§ INSTRUCTIONS TO FOLLOW
The expected response is an exact repetition of every record, with images excluded.

§ DATA LISTING
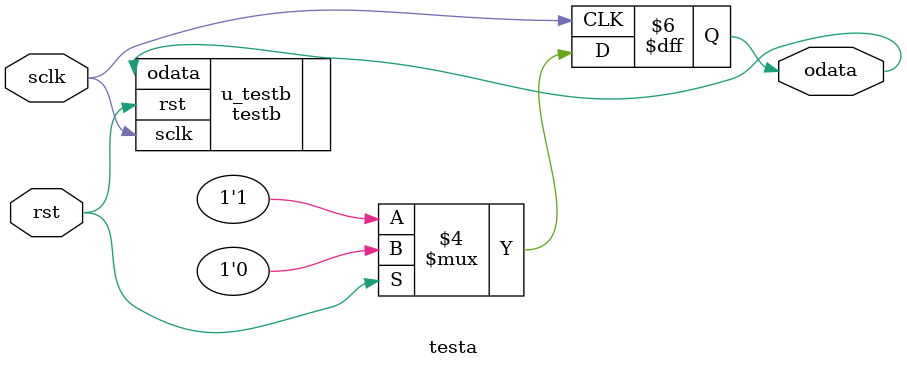
<source format=v>
module testa(
input	   wire	            sclk,
input	   wire 							rst,
output	reg   odata
	);
always @(posedge sclk) begin
	if(rst == 1'b1) begin
		odata <= 1'b0;
	end
	else begin
		odata <= 1'b1;
	end
end

testb u_testb(
	.sclk  (sclk  ),
	.rst   (rst   ),
	.odata (odata )
);

endmodule
</source>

§ RESULT
<source format=v>
module testa(
input	   wire	            sclk,
input	   wire 							rst,
output	reg   odata
	);
always @(posedge sclk) begin
	if(rst == 1'b1) begin
		odata <= 1'b0;
	end
	else begin
		odata <= 1'b1;
	end
end

testb u_testb(
	.sclk  (sclk  ),
	.rst   (rst   ),
	.odata (odata )
);

endmodule
</source>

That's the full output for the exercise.